I wanted to learn about other things, particularly the mind."
Kogan, Ma, and Chang met as teenagers at the Juilliard School and
all three went on to Harvard, where Kogan and Ma were roommates. The
music trio has endured for a quarter century. Studying medicine since
his undergraduate pre-med days at Harvard, Kogan has continued all
the while as a musician. As an undergraduate, he won first prize in
a Chopin competition of the Kosciuszko Foundation, then won the Concert
Artists Guild Award and the Portland Symphony National Piano competition.
He went on to Harvard Medical School, where the dean created a special
five-year schedule so that Kogan might travel and play concerts along
with his studies.
"Combining a career path as a concert pianist, which was extensive,
and a career as a physician, a psychiatrist, is quite demanding,"
he acknowledges.
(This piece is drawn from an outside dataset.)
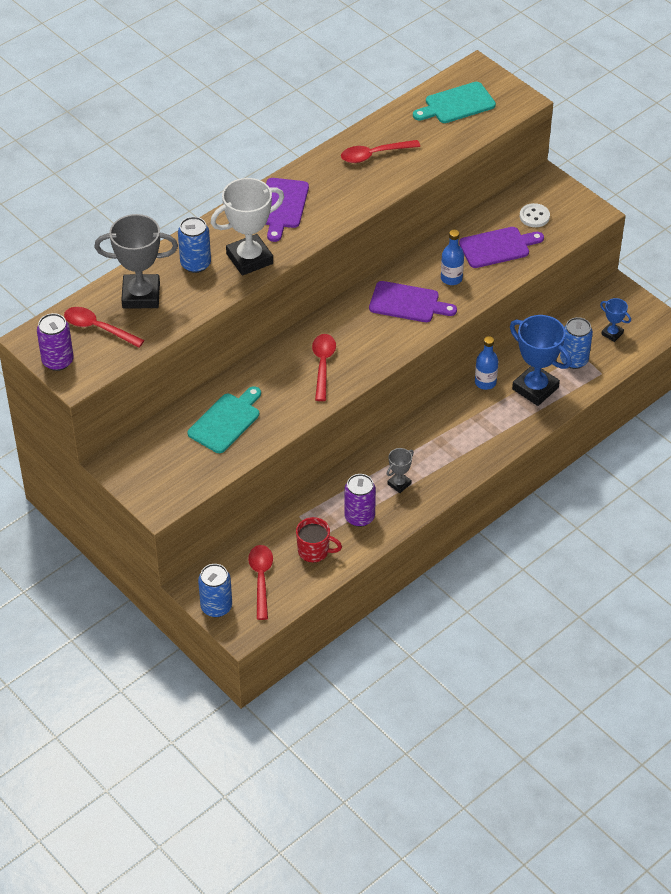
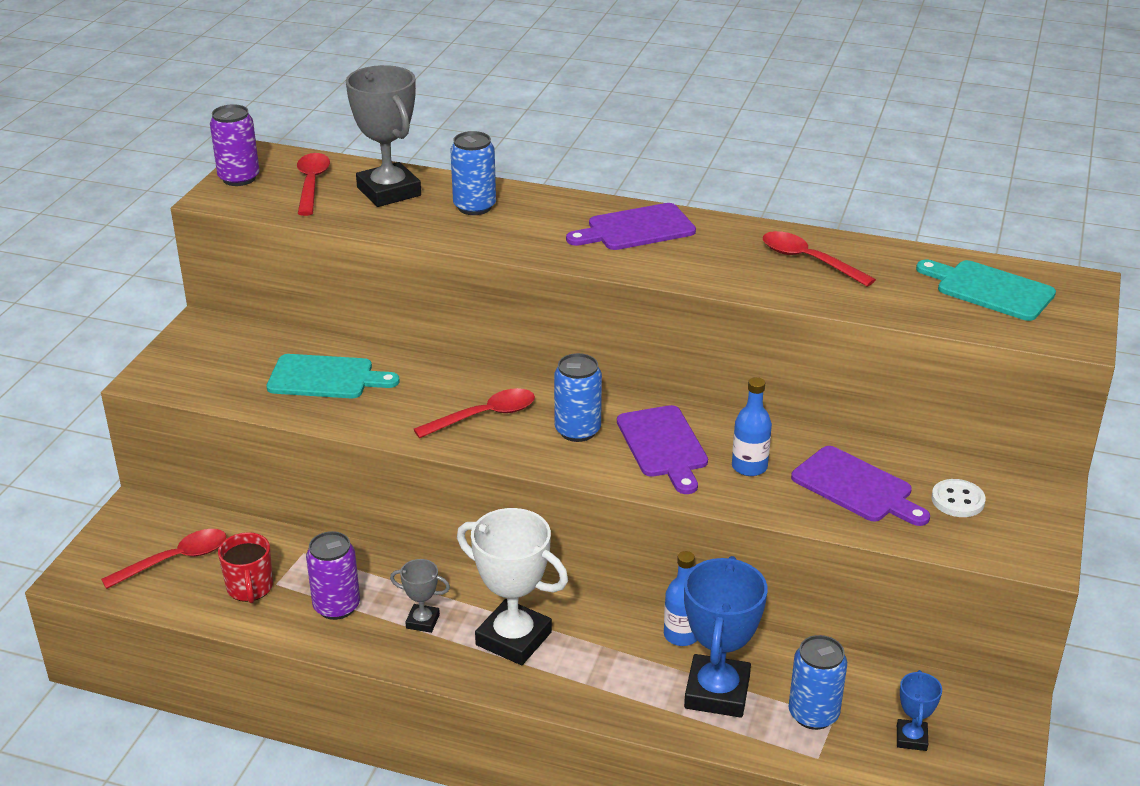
camera: 60 degrees right, 15 degrees down
blue can [198,564,232,617] -> blue can moved to [554,353,602,442]
white trophy [211,178,284,276] -> white trophy moved to [457,508,568,665]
Now 47, Kogan is married and has three children.
While he had been playing the great composers’ compositions
since he was a child, Kogan only saw how they correlated to their
inner lives when he was past the age of 40 and a psychiatrist. "A
few years back, four or five," he says, "I happened upon something
which has proved to be quite satisfying: the merger between these
two fields." He gave his first lecture-recital five or six years
ago.
"As a musician," he explains, "I read a few biographies
of composers, Beethoven, for instance. He was a man of volatile, tempestuous
moods, even psychotic behavior, and suicidal thoughts. When he discovered
he was losing his hearing, he contemplated suicide, then decided to
dedicate himself to becoming an even greater composer. Drawn into
his silent world, he became more effective as a composer."
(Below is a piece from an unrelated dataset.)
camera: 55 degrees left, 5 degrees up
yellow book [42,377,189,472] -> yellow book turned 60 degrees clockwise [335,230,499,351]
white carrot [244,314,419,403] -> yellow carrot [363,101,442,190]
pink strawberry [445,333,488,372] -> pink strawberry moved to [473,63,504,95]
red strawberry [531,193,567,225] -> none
"Thinking about him as a man who struggled, I saw similarities
to the struggles of my patients. All the time I see people who contemplate
suicide, who deal with adversity. What I realized in learning more
about Beethoven’s life — and I’ve played his music since I was
six — was that I became a much better performer. Learning about
the urgency of some of his struggles helped me as a musician. It also
helped me as a psychiatrist. Beethoven’s music was an incredible example
of sublimation. He used adversity to achieve a type of greatness through
creativity."
George Gershwin, says Kogan, was believed to be depressed and was
treated by a psychoanalyst for two years before he died in his 30s.
Gershwin actually died of a brain tumor which was not correctly diagnosed
until the day he died in connection with brain surgery. Kogan says
Gershwin’s depression was probably caused by the tumor and had a significant
impact on his creativity.
"Gershwin wrote `Porgy and Bess,’ probably his most melancholic,
most profound, work while he was gripped by this depression,"
says Kogan. "Until he became depressed, he mainly wrote just upbeat,
snappy love songs."
While the mental illness of some of the world’s greatest composers
has given the world a great deal of its finest music, Kogan says that
is no reason that it should go untreated.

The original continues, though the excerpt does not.